Feathers Boa - Virtual Worlds Artist
Feathers has been active in the Second Life art community for a little over a year. When she first joined SL she was an art student at a university in Massachusetts, but thanks to exposure she has received is now working freelance as a computer game designer in both the US and Japan.
In SL, she has established an impressive body of work that includes fully immersive pieces, interactive digital "paintings," giant robots, aesthetically innovative avatars and full architectural builds. Her work has been shown in dozens of galleries throughout SL, including two that she owns: Feather's World and Art as Light as a Feather.
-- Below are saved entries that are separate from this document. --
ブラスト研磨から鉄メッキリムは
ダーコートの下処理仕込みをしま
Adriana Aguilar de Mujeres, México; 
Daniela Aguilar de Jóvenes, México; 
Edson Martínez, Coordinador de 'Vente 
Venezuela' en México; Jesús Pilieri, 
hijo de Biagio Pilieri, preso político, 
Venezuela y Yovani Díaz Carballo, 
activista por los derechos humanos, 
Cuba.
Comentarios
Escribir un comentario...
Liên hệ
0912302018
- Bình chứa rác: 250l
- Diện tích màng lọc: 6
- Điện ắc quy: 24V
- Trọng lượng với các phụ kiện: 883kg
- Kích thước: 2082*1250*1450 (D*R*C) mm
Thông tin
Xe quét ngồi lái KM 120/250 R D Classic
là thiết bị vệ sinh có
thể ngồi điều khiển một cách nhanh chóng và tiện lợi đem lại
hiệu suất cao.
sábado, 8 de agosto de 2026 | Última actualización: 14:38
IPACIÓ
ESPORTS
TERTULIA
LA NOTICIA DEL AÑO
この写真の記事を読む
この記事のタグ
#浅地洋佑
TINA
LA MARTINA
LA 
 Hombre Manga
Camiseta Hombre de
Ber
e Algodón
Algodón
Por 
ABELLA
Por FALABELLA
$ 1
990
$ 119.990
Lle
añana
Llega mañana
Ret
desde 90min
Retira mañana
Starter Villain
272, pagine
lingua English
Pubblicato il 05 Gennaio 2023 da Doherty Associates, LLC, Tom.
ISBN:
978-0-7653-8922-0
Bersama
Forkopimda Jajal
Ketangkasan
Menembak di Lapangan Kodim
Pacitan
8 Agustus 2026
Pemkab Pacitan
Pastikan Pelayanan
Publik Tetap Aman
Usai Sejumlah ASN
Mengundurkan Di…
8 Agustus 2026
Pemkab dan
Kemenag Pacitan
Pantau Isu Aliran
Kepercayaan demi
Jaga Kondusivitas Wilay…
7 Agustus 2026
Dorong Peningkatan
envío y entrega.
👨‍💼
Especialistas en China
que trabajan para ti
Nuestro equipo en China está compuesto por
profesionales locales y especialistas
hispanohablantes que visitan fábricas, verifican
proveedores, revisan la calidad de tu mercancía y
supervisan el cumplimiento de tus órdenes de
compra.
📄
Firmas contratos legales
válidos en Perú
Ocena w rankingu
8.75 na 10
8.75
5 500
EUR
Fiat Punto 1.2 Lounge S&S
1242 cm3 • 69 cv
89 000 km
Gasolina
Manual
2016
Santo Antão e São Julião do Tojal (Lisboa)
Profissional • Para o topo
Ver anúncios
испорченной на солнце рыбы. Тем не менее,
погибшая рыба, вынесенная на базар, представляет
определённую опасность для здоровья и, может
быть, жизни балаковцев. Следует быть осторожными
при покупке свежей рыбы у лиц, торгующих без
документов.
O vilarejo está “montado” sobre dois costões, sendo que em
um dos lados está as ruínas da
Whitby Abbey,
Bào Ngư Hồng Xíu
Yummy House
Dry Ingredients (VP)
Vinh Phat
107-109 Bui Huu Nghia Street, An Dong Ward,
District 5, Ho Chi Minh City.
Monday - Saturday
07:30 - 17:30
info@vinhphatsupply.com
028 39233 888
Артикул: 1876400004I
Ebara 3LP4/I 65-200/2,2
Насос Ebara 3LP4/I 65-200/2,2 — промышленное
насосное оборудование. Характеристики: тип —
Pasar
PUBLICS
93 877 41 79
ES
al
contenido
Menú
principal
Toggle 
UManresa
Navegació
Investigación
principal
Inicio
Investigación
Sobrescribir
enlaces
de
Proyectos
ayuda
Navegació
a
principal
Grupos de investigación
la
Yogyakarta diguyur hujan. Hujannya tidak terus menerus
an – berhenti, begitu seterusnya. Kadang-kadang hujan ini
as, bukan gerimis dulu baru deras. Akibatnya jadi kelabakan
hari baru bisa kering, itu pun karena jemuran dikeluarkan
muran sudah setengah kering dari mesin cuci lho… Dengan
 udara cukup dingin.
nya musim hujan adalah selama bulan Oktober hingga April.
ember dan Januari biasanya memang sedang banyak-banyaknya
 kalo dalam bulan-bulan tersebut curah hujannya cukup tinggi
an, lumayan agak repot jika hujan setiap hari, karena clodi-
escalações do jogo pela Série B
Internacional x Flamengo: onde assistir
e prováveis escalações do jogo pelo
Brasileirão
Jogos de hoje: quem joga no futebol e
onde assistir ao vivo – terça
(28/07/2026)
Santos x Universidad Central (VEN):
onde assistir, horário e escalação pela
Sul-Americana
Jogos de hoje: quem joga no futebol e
She participated in NPIRL's Garden of Earthly Delights exhibition, has lectured on interactive art in a number of venues. She also built the art school on New Caerleon, which she co-directs with Bryn Oh. Her work will be featured in the important RL exhibition, Rinascimento Virtuale, which will be held in Florence, Italy in October 2008.
Personal Statement
"What I look for is ways to use Second Life as a medium. I want to create something that could not exist in the real world. Something surprising and unique to the virtual world. My work is not always about beauty, but I am obsessed by beauty especially in the female form. I believe that we are seeing a new form of creative expression being born in Second Life and other virtual worlds. There are so many talented people here and the best is yet to come."
Technique
Feathers trolls junk shops and back alleys to find interesting objects such as old sepia photos, newspapers, postcards, letters, broken watches, etc., to create many of her pieces. She either photographs these objects using a consumer grade Nikon digital camera or uses her Epson RX580 scan bed to scan them directly into Photoshop CS3. These "found" objects usually form the central images of her pieces. She also uses Cinema 4D r10, Vue 6 and ZBrush to create wholly digital 3D objects. She sees textures everywhere and never leaves home without her camera in her handbag or backpack. Her friends often get frustrated with her when she stops suddenly in mid-conversation to take a picture of a particularly interesting section of sidewalk or some rusty piece of metal.